Last year was a bad year for airplane manufacturers, with numerous orders cancelled as the price of oil rose and the number of new travelers stalled. But if Sunday’s announcement from Airbus was any evidence, the French manufacturer thinks it can keep the future of flight aloft.
On the eve of the Paris Air Show, Airbus announced its intention to roll an Airbus A380plus, which will add 80 new seats to what is already the largest passenger airplane ever made. The new design also features adjustments to the wings for maximum fuel efficiency and other modifications to maximize the enormous jet’s potential.
The original A380 made its first commercial flight in 2007. The plane — the biggest ever built for non-military flight — can service as many as 853 passengers on a single trip. The planes have 40 percent more usable floorspace than the world’s second largest plane, the Boeing 747. And they go far: Over 8,500 nautical miles to be exact, which is enough to take you from Dallas to Sydney or Dubai to Auckland, New Zealand.
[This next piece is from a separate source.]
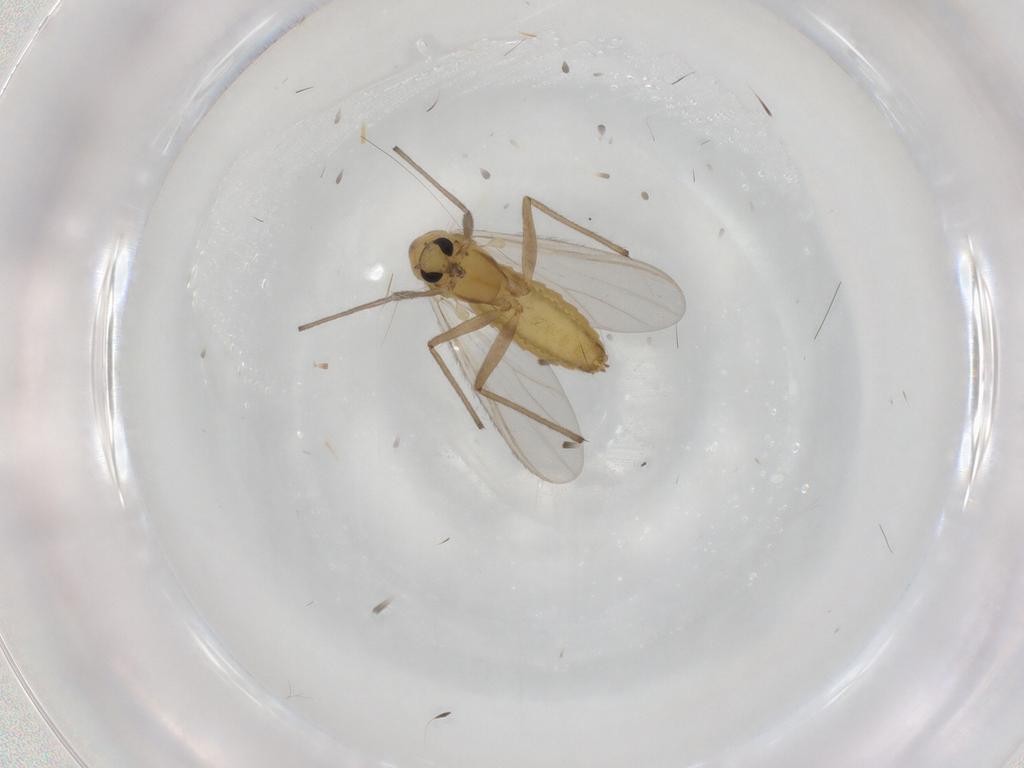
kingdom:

But the A380 hasn’t exactly flown off the shelves. Emirates airline has been the single biggest purchaser of the original A380, but the airline has seen numerous struggles, mainly due to the geopolitical situation in the Gulf and the recent collapse of the price of oil. And other airlines have struggled to find a pragmatic use for the opulent super jet, which has a grand staircase reminiscent of air travel’s 1960s heyday.
It’s this economic pressure that has led Airbus to announce the revamped A380plus. The new plane comes with wings that would reportedly reduce drag and, crucially, cut down on fuel costs by about 4 percent. While that might sound small, it matters in an industry that’s currently counting every penny, and it could make the A380 more competitive with other, less expensive jetliners. So, too, would reducing the amount of maintenance the plane requires, something Airbus promises the A380 can deliver.
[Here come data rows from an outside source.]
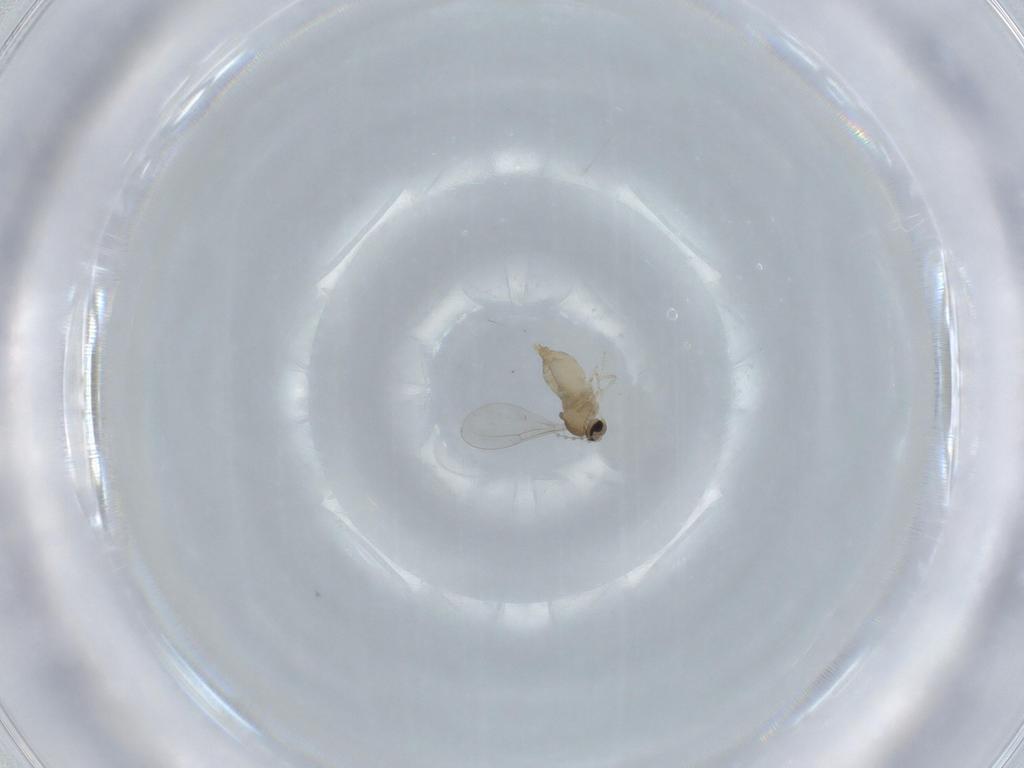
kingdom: Animalia
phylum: Arthropoda
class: Insecta
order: Diptera
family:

The plane would also allow for either more passengers or more distance, Airbus says. The A380plus has the room for 80 new seats, which would cut the cost of travel for all travelers. Or it could travel an additional 300 nautical miles, which might allow Airbus to take passengers on the longest flight in the world, from Auckland, New Zealand, to Doha, Qatar, a trip currently flown only by the Boeing 777.
That doesn’t mean it’s an entirely easy sell. Test flights will have to prove that the plane meets the new specs it promises. And many are skeptical of the idea that Airbus could add 80 seats without compromising passenger comfort, something the Airbus A380 has prioritized above most other concerns.